[Opening Data excerpt section]

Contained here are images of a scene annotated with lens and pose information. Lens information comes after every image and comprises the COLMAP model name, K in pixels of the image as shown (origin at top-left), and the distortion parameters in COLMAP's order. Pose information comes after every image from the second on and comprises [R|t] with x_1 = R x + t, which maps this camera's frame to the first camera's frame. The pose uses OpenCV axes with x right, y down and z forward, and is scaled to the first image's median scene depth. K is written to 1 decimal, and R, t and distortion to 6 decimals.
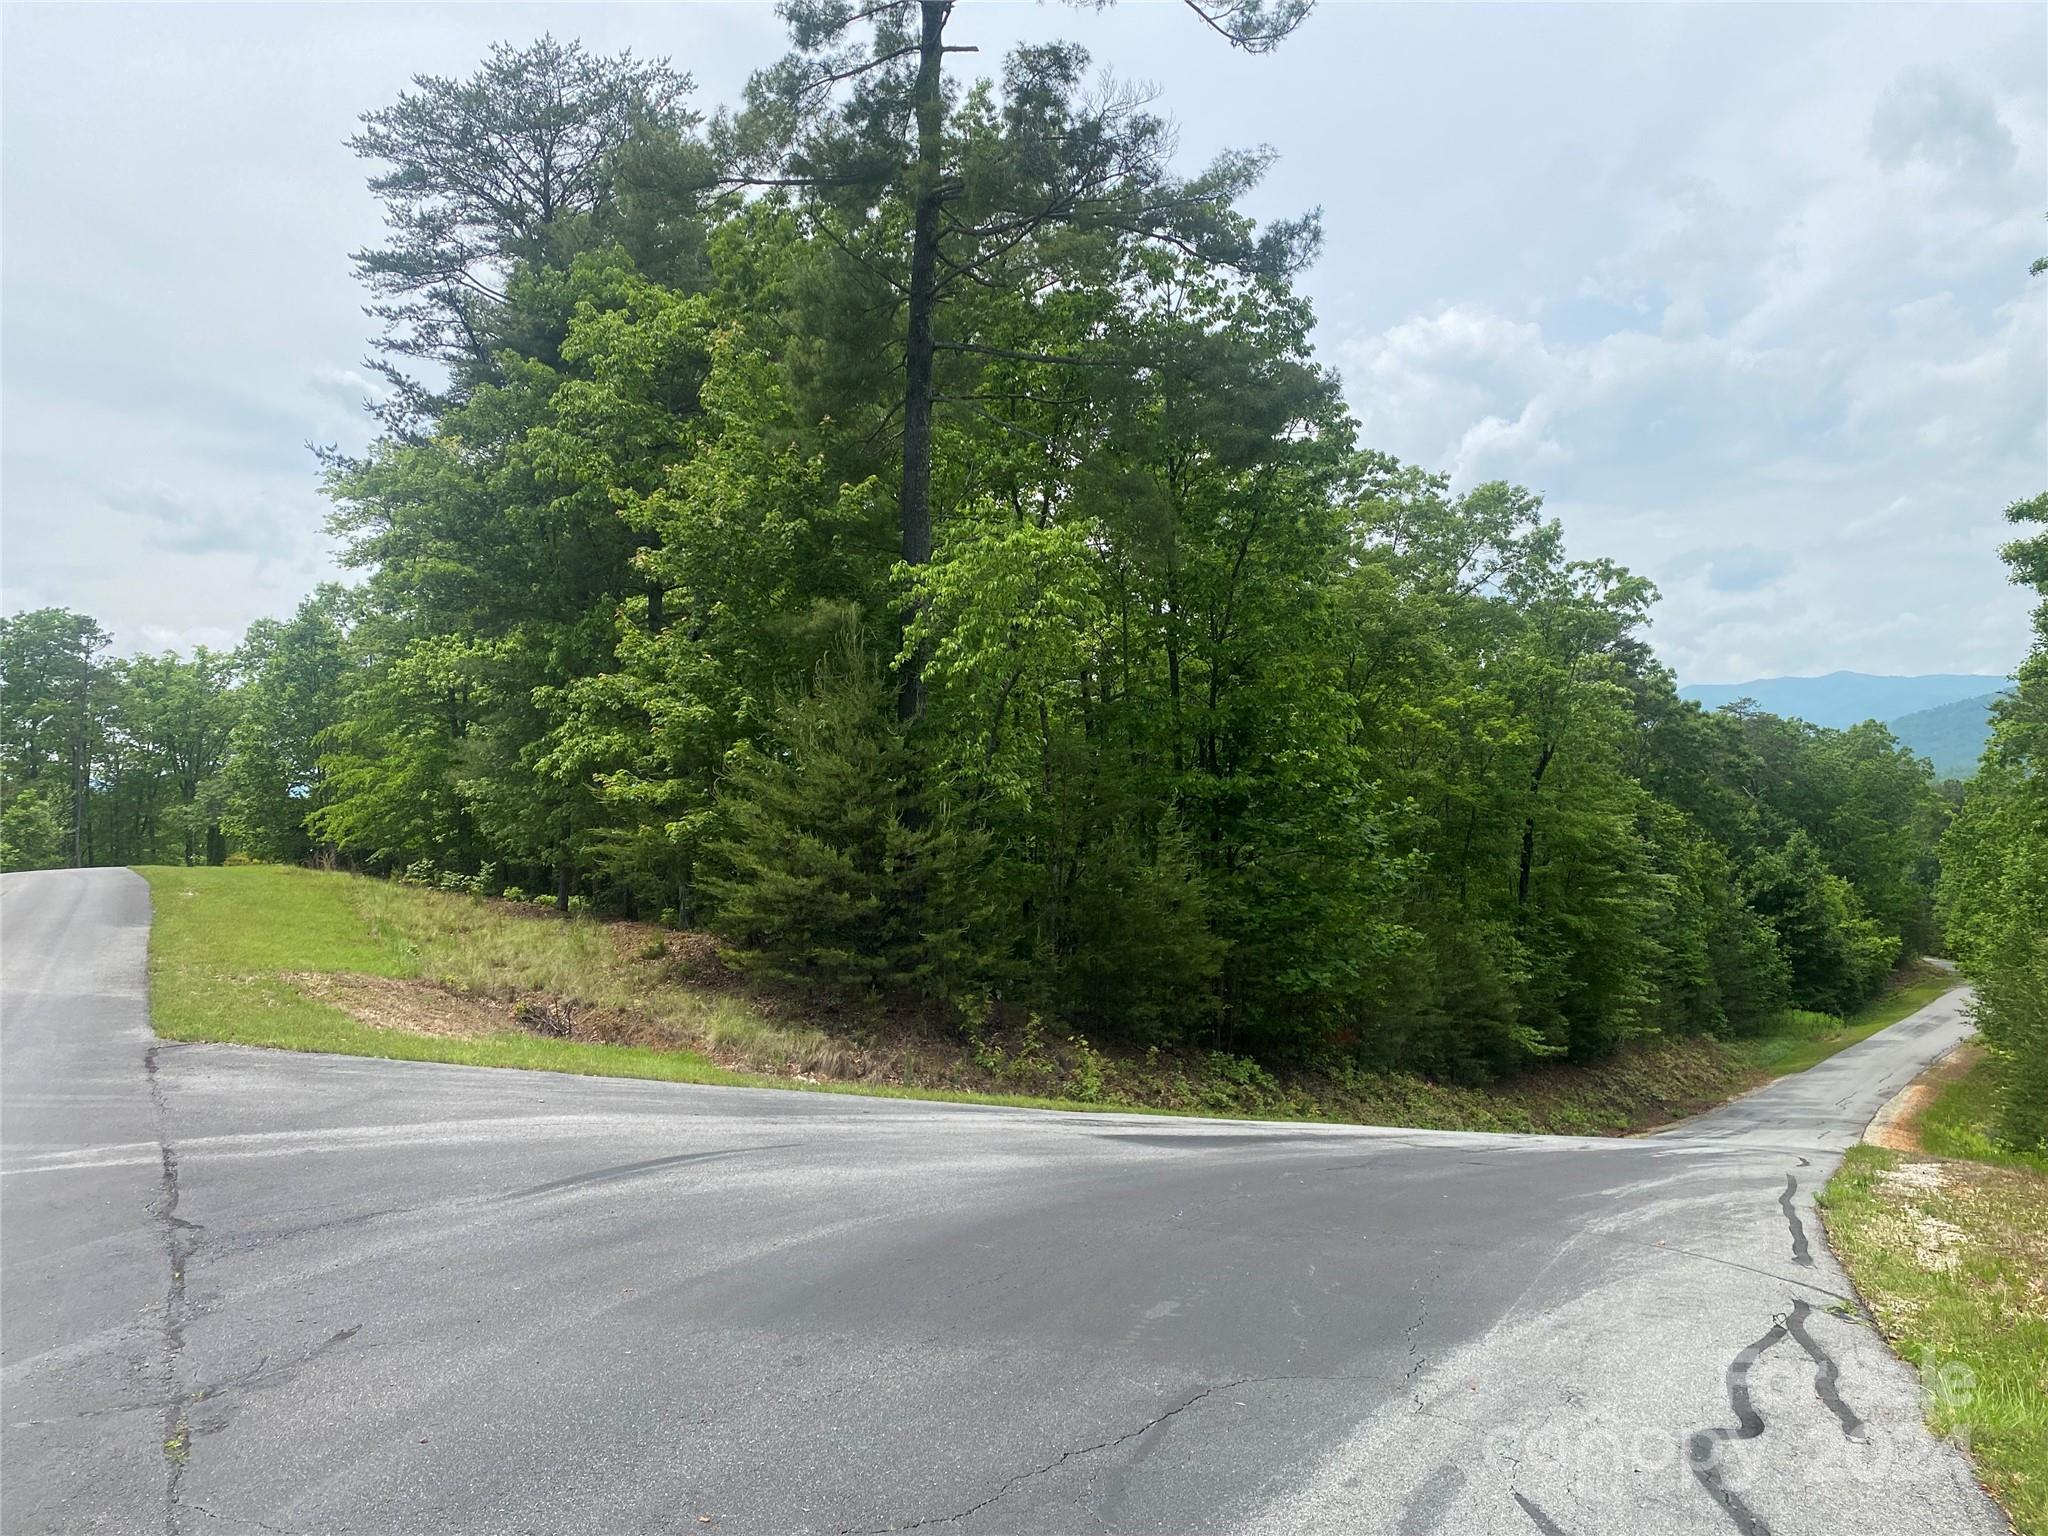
lens RADIAL K [[1532.9, 0, 1030.0], [0, 1532.9, 771.9], [0, 0, 1]] dist [0.082336, 0.004966]
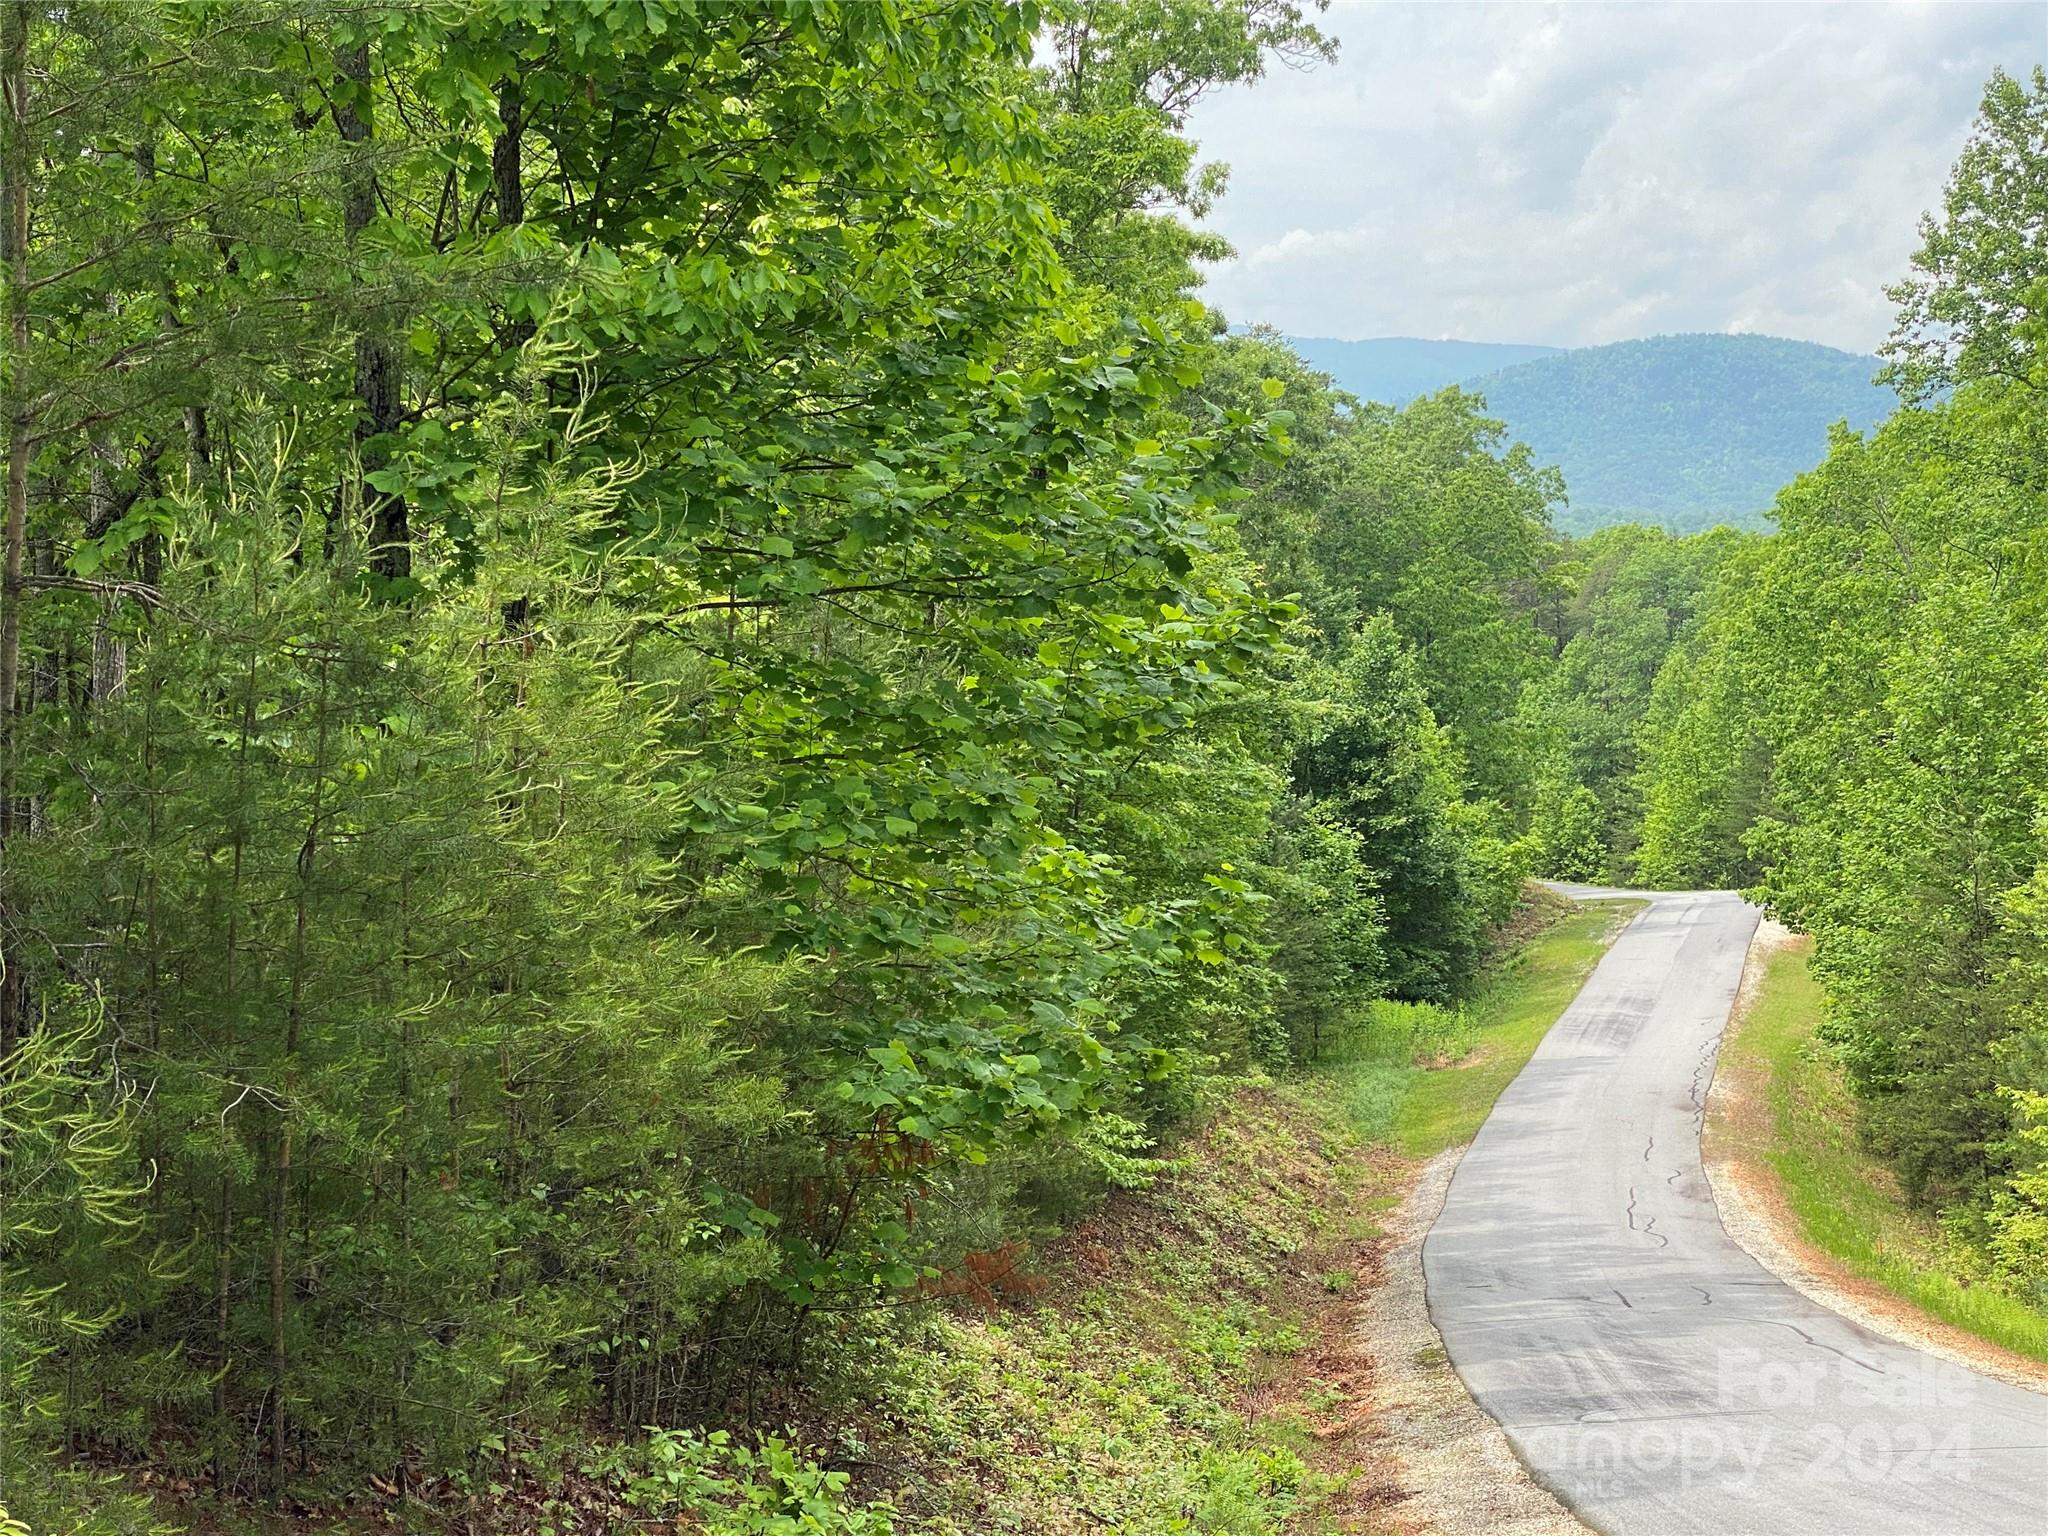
lens RADIAL K [[3427.2, 0, 1023.7], [0, 3427.2, 767.2], [0, 0, 1]] dist [0.123200, 0.000000]
pose [[0.917162, -0.014980, 0.398233, -0.008250], [-0.015757, 0.997149, 0.073796, 0.010190], [-0.398203, -0.073958, 0.914311, 0.116397]]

[Closing Data excerpt section]

> _About this task_
Retype the listing above exactly. Pictures are not part of the copy.

> _Solution to this exercise_
Contained here are images of a scene annotated with lens and pose information. Lens information comes after every image and comprises the COLMAP model name, K in pixels of the image as shown (origin at top-left), and the distortion parameters in COLMAP's order. Pose information comes after every image from the second on and comprises [R|t] with x_1 = R x + t, which maps this camera's frame to the first camera's frame. The pose uses OpenCV axes with x right, y down and z forward, and is scaled to the first image's median scene depth. K is written to 1 decimal, and R, t and distortion to 6 decimals.
lens RADIAL K [[1532.9, 0, 1030.0], [0, 1532.9, 771.9], [0, 0, 1]] dist [0.082336, 0.004966]
lens RADIAL K [[3427.2, 0, 1023.7], [0, 3427.2, 767.2], [0, 0, 1]] dist [0.123200, 0.000000]
pose [[0.917162, -0.014980, 0.398233, -0.008250], [-0.015757, 0.997149, 0.073796, 0.010190], [-0.398203, -0.073958, 0.914311, 0.116397]]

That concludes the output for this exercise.